### [Action item]
Where a picture appears, skip it and copy everything else in the listing exactly.

[Records for processing Boundary: Start]

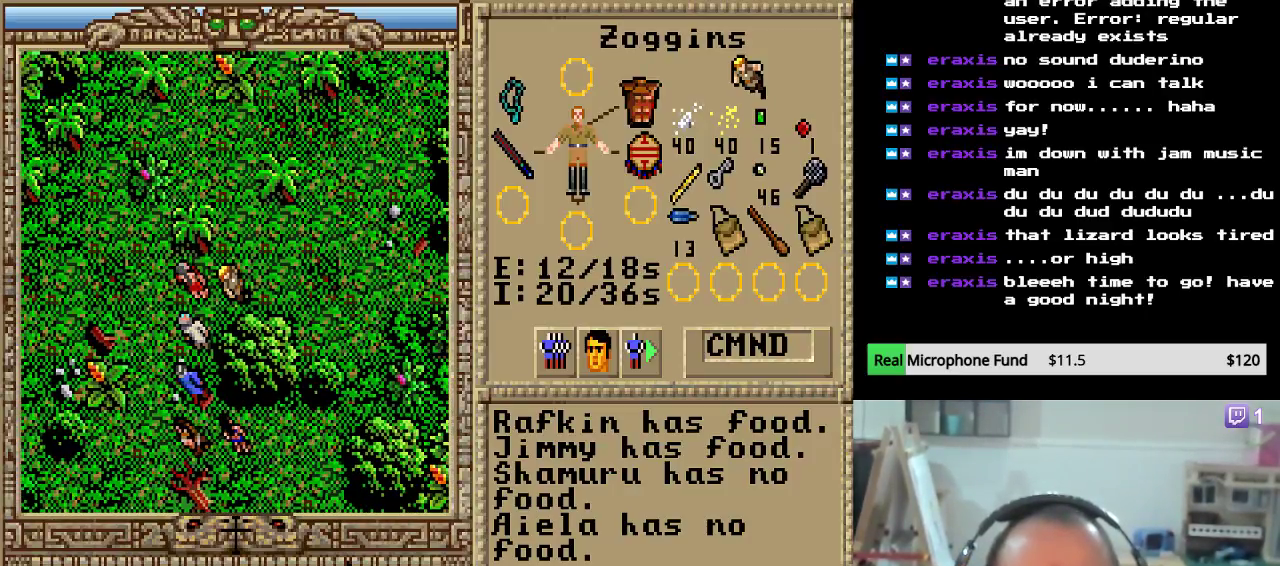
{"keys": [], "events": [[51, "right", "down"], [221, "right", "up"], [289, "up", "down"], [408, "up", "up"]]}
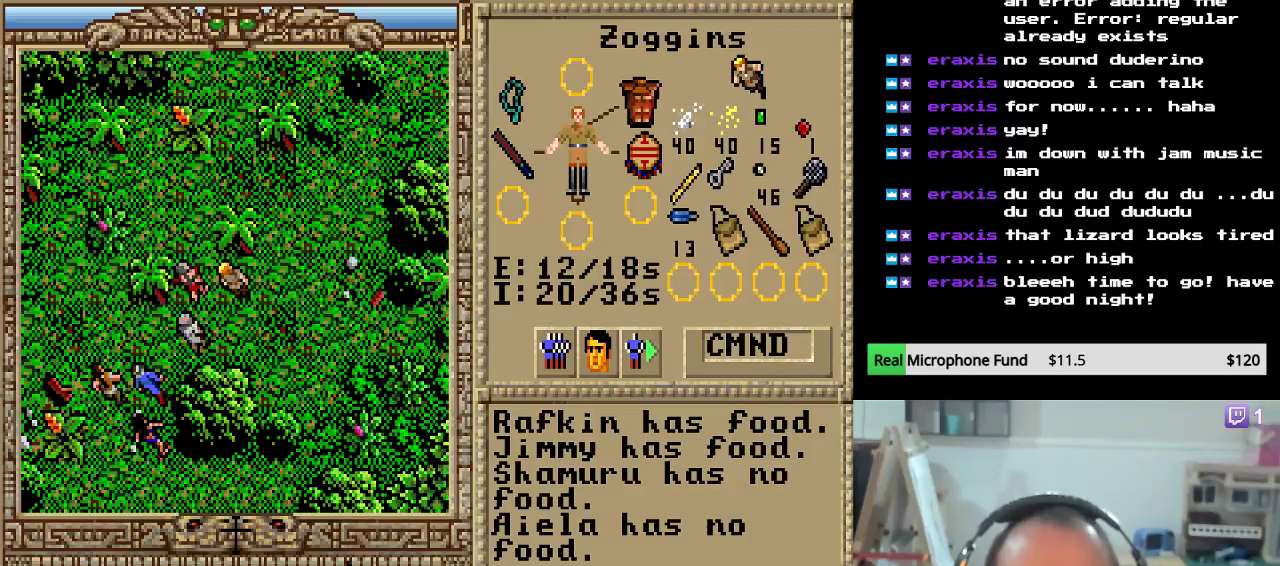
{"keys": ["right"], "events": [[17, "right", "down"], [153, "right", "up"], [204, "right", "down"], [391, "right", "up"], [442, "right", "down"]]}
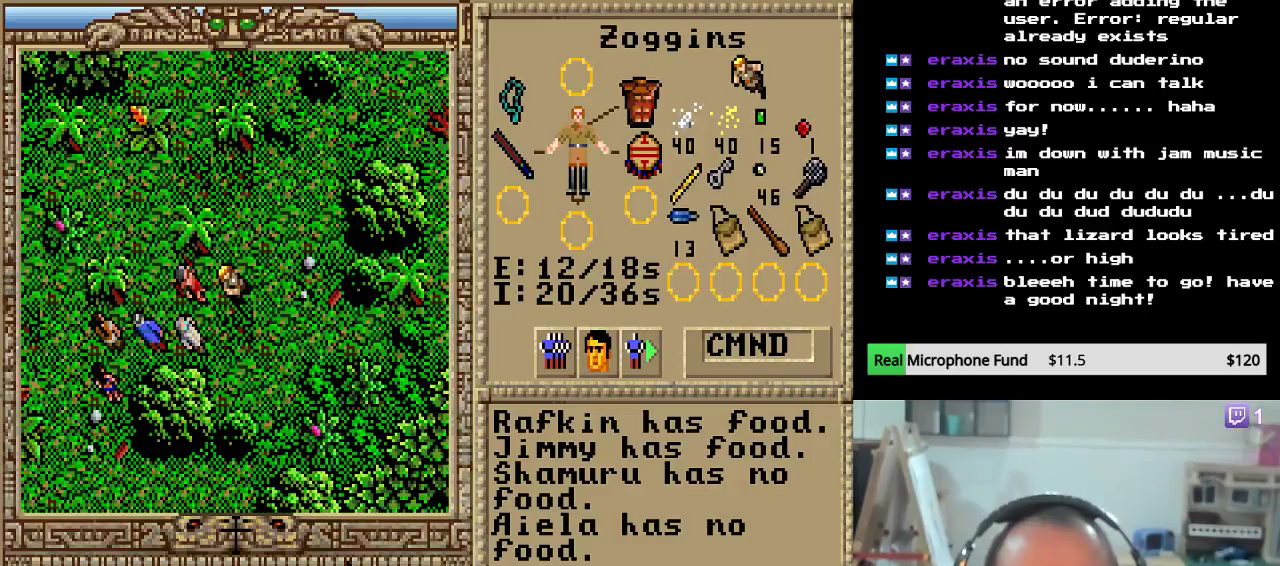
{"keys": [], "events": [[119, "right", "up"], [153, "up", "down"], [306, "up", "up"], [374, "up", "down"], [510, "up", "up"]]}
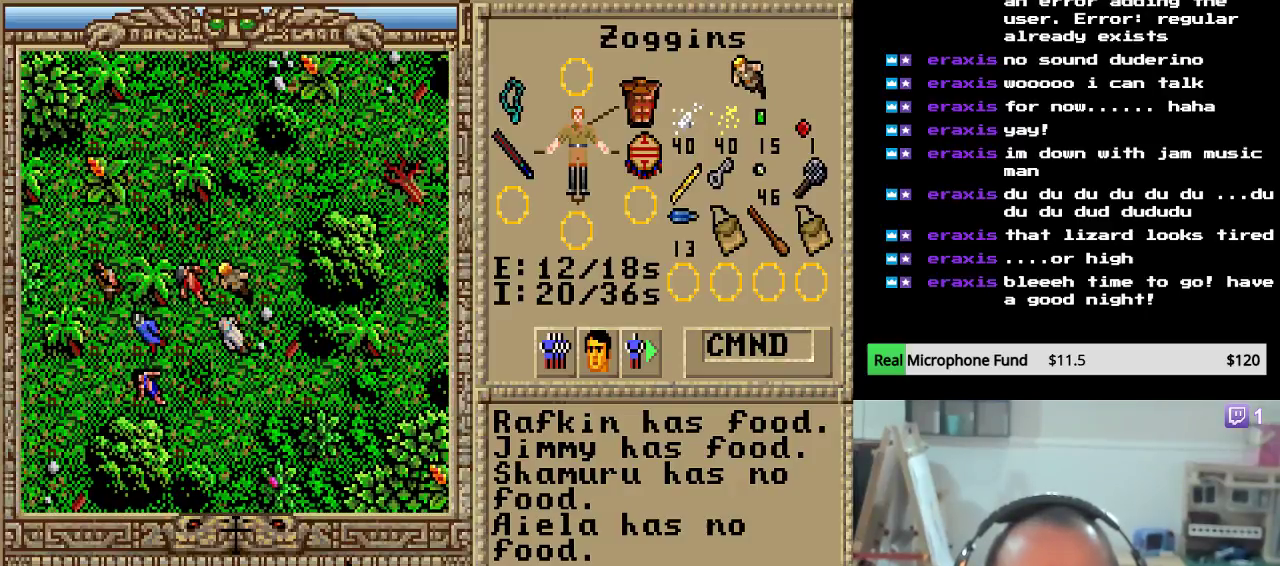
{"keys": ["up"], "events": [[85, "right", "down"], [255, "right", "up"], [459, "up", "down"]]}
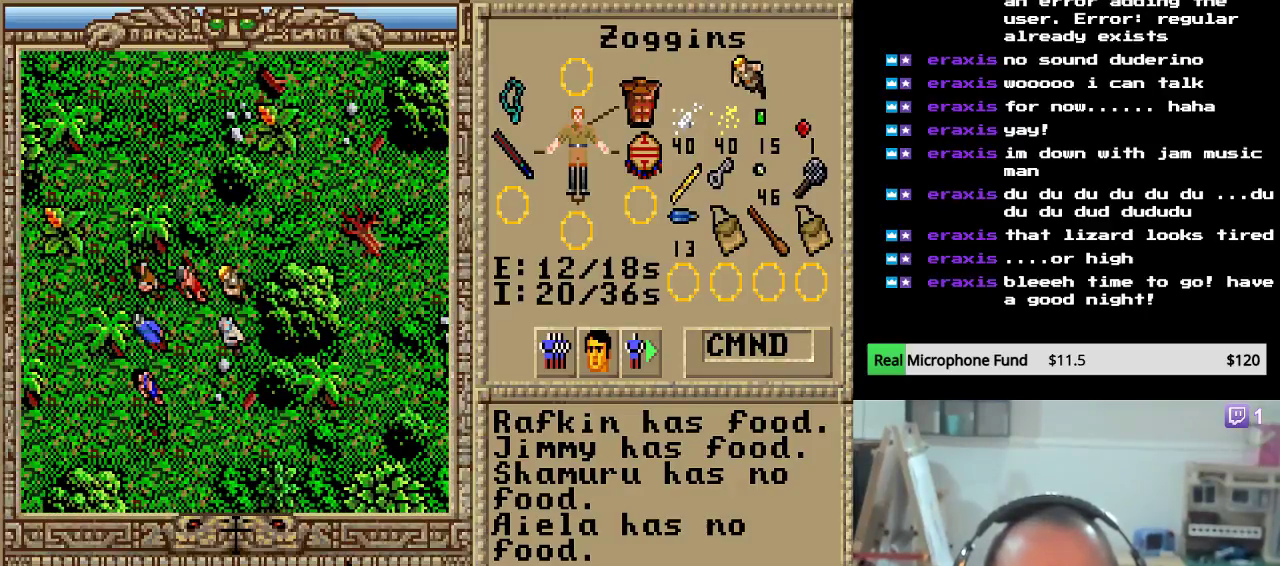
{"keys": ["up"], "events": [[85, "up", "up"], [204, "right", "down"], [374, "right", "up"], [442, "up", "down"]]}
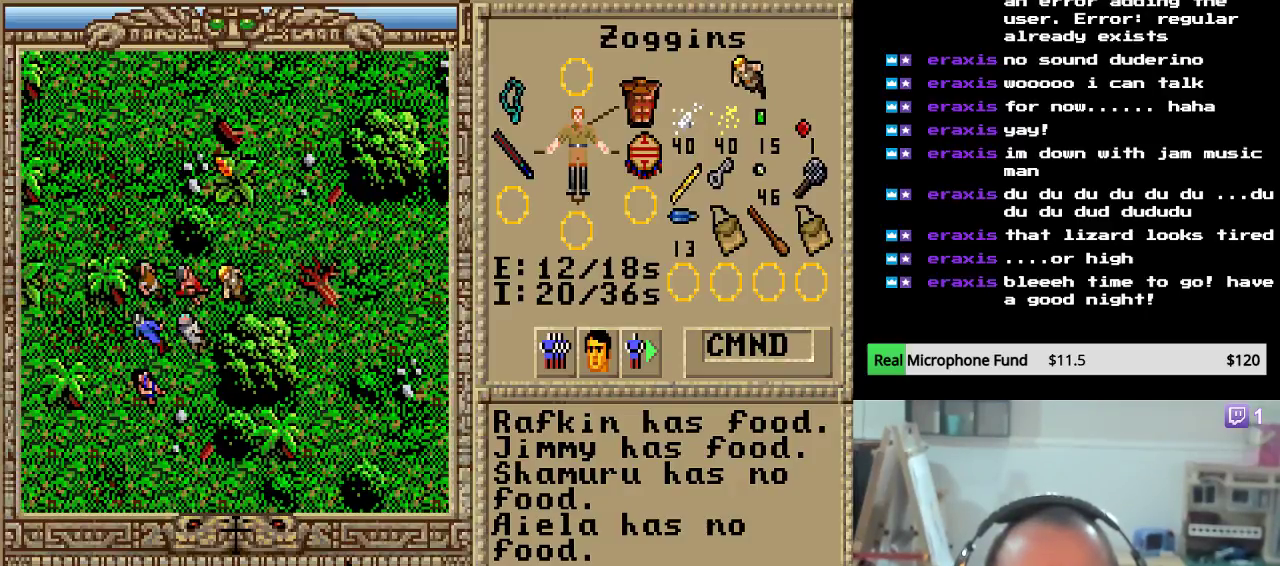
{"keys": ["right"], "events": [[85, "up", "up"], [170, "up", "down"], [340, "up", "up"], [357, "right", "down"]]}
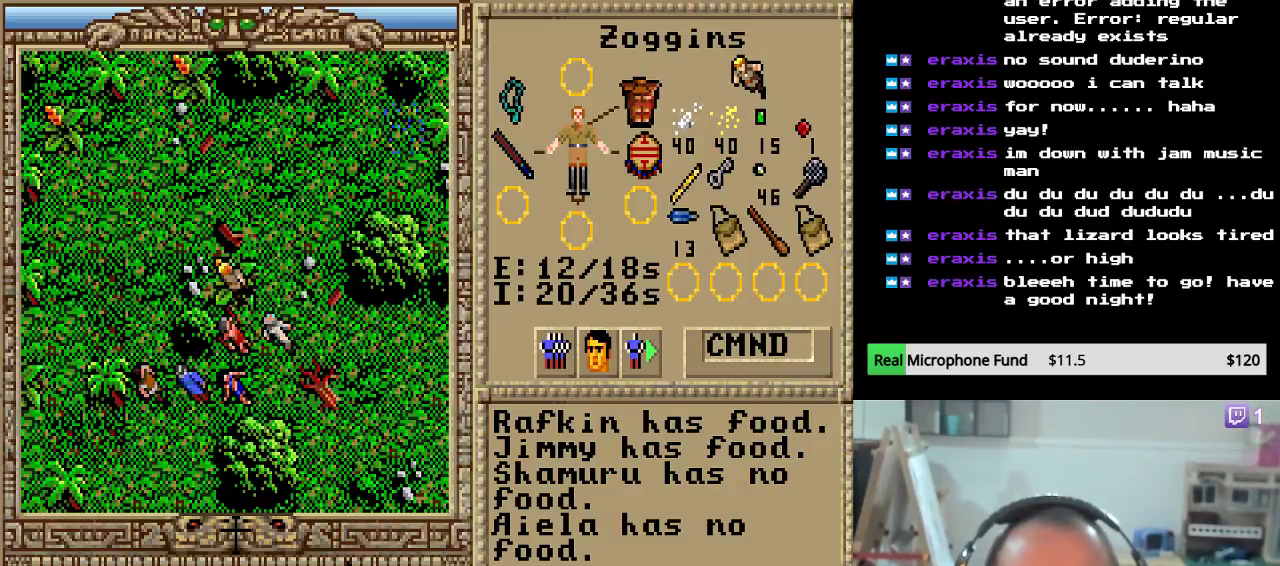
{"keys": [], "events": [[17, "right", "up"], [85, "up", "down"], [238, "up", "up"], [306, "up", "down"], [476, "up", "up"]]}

[Records for processing Boundary: End]

### [Written reply]
{"keys": [], "events": [[51, "right", "down"], [221, "right", "up"], [289, "up", "down"], [408, "up", "up"]]}
{"keys": ["right"], "events": [[17, "right", "down"], [153, "right", "up"], [204, "right", "down"], [391, "right", "up"], [442, "right", "down"]]}
{"keys": [], "events": [[119, "right", "up"], [153, "up", "down"], [306, "up", "up"], [374, "up", "down"], [510, "up", "up"]]}
{"keys": ["up"], "events": [[85, "right", "down"], [255, "right", "up"], [459, "up", "down"]]}
{"keys": ["up"], "events": [[85, "up", "up"], [204, "right", "down"], [374, "right", "up"], [442, "up", "down"]]}
{"keys": ["right"], "events": [[85, "up", "up"], [170, "up", "down"], [340, "up", "up"], [357, "right", "down"]]}
{"keys": [], "events": [[17, "right", "up"], [85, "up", "down"], [238, "up", "up"], [306, "up", "down"], [476, "up", "up"]]}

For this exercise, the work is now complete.